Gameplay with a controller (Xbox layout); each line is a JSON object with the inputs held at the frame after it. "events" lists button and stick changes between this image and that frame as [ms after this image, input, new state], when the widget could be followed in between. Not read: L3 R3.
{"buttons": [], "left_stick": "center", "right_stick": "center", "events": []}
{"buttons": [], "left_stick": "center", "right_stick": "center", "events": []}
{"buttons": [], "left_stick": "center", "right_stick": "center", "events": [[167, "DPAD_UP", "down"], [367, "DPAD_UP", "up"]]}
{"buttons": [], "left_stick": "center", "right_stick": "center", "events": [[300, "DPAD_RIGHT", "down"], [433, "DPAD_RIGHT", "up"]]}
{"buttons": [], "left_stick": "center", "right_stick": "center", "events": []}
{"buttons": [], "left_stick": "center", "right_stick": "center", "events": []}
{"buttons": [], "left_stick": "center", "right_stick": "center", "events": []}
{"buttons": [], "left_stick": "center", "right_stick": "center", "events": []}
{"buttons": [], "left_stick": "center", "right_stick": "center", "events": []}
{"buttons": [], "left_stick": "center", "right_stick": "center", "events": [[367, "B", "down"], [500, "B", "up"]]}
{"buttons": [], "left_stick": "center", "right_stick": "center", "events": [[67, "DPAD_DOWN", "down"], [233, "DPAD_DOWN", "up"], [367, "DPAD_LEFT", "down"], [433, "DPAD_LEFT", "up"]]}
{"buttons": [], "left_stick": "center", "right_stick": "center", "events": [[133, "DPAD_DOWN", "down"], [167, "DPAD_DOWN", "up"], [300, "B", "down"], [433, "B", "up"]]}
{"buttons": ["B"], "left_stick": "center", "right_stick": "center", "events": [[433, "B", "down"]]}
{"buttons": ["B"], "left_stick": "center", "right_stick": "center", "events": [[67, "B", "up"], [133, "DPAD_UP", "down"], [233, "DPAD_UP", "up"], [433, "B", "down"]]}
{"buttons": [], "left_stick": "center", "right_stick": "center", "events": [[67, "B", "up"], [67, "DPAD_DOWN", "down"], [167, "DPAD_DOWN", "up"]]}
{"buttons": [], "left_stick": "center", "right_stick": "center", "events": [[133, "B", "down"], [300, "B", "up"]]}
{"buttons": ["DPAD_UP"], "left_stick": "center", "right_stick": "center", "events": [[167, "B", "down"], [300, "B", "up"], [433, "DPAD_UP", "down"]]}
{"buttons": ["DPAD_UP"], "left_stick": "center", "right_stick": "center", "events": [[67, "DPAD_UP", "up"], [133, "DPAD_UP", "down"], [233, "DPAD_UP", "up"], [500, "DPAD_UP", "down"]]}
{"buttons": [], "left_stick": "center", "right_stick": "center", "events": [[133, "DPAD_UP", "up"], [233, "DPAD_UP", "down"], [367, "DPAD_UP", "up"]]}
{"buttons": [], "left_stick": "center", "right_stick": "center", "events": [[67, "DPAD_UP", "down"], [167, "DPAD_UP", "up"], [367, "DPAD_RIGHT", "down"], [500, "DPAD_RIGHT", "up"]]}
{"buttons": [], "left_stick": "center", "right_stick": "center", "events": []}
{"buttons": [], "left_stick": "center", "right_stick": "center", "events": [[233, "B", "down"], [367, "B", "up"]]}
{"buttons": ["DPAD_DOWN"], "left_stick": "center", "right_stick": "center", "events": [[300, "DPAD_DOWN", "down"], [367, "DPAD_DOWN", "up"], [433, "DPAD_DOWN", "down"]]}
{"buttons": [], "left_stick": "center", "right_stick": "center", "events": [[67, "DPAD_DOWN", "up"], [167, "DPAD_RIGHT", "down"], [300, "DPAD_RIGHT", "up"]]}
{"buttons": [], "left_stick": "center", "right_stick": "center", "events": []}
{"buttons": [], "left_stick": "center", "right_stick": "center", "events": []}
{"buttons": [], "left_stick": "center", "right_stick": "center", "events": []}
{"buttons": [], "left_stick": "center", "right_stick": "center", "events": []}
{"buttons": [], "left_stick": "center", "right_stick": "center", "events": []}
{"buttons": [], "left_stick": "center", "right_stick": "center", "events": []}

### Your task
Print the records again in full, exactly as they appear above.

### Answer to this exercise
Gameplay with a controller (Xbox layout); each line is a JSON object with the inputs held at the frame after it. "events" lists button and stick changes between this image and that frame as [ms after this image, input, new state], when the widget could be followed in between. Not read: L3 R3.
{"buttons": [], "left_stick": "center", "right_stick": "center", "events": []}
{"buttons": [], "left_stick": "center", "right_stick": "center", "events": []}
{"buttons": [], "left_stick": "center", "right_stick": "center", "events": [[167, "DPAD_UP", "down"], [367, "DPAD_UP", "up"]]}
{"buttons": [], "left_stick": "center", "right_stick": "center", "events": [[300, "DPAD_RIGHT", "down"], [433, "DPAD_RIGHT", "up"]]}
{"buttons": [], "left_stick": "center", "right_stick": "center", "events": []}
{"buttons": [], "left_stick": "center", "right_stick": "center", "events": []}
{"buttons": [], "left_stick": "center", "right_stick": "center", "events": []}
{"buttons": [], "left_stick": "center", "right_stick": "center", "events": []}
{"buttons": [], "left_stick": "center", "right_stick": "center", "events": []}
{"buttons": [], "left_stick": "center", "right_stick": "center", "events": [[367, "B", "down"], [500, "B", "up"]]}
{"buttons": [], "left_stick": "center", "right_stick": "center", "events": [[67, "DPAD_DOWN", "down"], [233, "DPAD_DOWN", "up"], [367, "DPAD_LEFT", "down"], [433, "DPAD_LEFT", "up"]]}
{"buttons": [], "left_stick": "center", "right_stick": "center", "events": [[133, "DPAD_DOWN", "down"], [167, "DPAD_DOWN", "up"], [300, "B", "down"], [433, "B", "up"]]}
{"buttons": ["B"], "left_stick": "center", "right_stick": "center", "events": [[433, "B", "down"]]}
{"buttons": ["B"], "left_stick": "center", "right_stick": "center", "events": [[67, "B", "up"], [133, "DPAD_UP", "down"], [233, "DPAD_UP", "up"], [433, "B", "down"]]}
{"buttons": [], "left_stick": "center", "right_stick": "center", "events": [[67, "B", "up"], [67, "DPAD_DOWN", "down"], [167, "DPAD_DOWN", "up"]]}
{"buttons": [], "left_stick": "center", "right_stick": "center", "events": [[133, "B", "down"], [300, "B", "up"]]}
{"buttons": ["DPAD_UP"], "left_stick": "center", "right_stick": "center", "events": [[167, "B", "down"], [300, "B", "up"], [433, "DPAD_UP", "down"]]}
{"buttons": ["DPAD_UP"], "left_stick": "center", "right_stick": "center", "events": [[67, "DPAD_UP", "up"], [133, "DPAD_UP", "down"], [233, "DPAD_UP", "up"], [500, "DPAD_UP", "down"]]}
{"buttons": [], "left_stick": "center", "right_stick": "center", "events": [[133, "DPAD_UP", "up"], [233, "DPAD_UP", "down"], [367, "DPAD_UP", "up"]]}
{"buttons": [], "left_stick": "center", "right_stick": "center", "events": [[67, "DPAD_UP", "down"], [167, "DPAD_UP", "up"], [367, "DPAD_RIGHT", "down"], [500, "DPAD_RIGHT", "up"]]}
{"buttons": [], "left_stick": "center", "right_stick": "center", "events": []}
{"buttons": [], "left_stick": "center", "right_stick": "center", "events": [[233, "B", "down"], [367, "B", "up"]]}
{"buttons": ["DPAD_DOWN"], "left_stick": "center", "right_stick": "center", "events": [[300, "DPAD_DOWN", "down"], [367, "DPAD_DOWN", "up"], [433, "DPAD_DOWN", "down"]]}
{"buttons": [], "left_stick": "center", "right_stick": "center", "events": [[67, "DPAD_DOWN", "up"], [167, "DPAD_RIGHT", "down"], [300, "DPAD_RIGHT", "up"]]}
{"buttons": [], "left_stick": "center", "right_stick": "center", "events": []}
{"buttons": [], "left_stick": "center", "right_stick": "center", "events": []}
{"buttons": [], "left_stick": "center", "right_stick": "center", "events": []}
{"buttons": [], "left_stick": "center", "right_stick": "center", "events": []}
{"buttons": [], "left_stick": "center", "right_stick": "center", "events": []}
{"buttons": [], "left_stick": "center", "right_stick": "center", "events": []}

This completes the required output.